§ **To do**
Count the lines below that contain the string "liver", with case counting, and reply with the number alone.

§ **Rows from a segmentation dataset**

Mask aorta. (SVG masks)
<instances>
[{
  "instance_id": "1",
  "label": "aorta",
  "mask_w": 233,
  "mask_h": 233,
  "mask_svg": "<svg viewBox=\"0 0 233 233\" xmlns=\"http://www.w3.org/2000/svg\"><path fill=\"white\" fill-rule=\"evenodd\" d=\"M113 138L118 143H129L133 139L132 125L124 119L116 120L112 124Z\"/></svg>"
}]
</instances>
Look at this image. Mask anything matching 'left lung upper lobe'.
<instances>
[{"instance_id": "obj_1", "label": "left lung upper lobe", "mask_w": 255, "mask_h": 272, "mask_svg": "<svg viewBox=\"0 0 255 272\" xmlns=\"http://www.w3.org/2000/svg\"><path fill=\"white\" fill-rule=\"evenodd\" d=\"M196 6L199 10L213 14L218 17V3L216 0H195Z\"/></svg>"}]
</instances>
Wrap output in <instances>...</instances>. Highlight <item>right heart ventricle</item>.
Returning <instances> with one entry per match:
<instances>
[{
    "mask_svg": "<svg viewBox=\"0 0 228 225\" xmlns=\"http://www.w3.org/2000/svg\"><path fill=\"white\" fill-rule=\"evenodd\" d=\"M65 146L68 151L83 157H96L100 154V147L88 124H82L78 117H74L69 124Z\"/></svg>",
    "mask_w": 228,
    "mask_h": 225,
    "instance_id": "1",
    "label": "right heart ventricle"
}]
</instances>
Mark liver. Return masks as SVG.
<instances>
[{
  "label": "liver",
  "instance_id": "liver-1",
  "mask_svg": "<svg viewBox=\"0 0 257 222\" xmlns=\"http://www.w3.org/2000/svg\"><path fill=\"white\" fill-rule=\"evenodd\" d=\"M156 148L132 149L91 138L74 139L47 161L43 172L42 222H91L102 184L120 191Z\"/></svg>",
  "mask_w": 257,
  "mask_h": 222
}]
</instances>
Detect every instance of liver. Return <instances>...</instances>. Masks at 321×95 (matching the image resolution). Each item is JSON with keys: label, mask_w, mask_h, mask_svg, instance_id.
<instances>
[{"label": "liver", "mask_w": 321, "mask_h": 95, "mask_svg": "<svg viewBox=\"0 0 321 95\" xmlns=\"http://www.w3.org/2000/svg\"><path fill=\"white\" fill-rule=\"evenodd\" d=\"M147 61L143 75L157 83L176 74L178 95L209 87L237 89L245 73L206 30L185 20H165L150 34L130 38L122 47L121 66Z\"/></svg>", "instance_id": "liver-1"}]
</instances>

§ **Result of this task**
5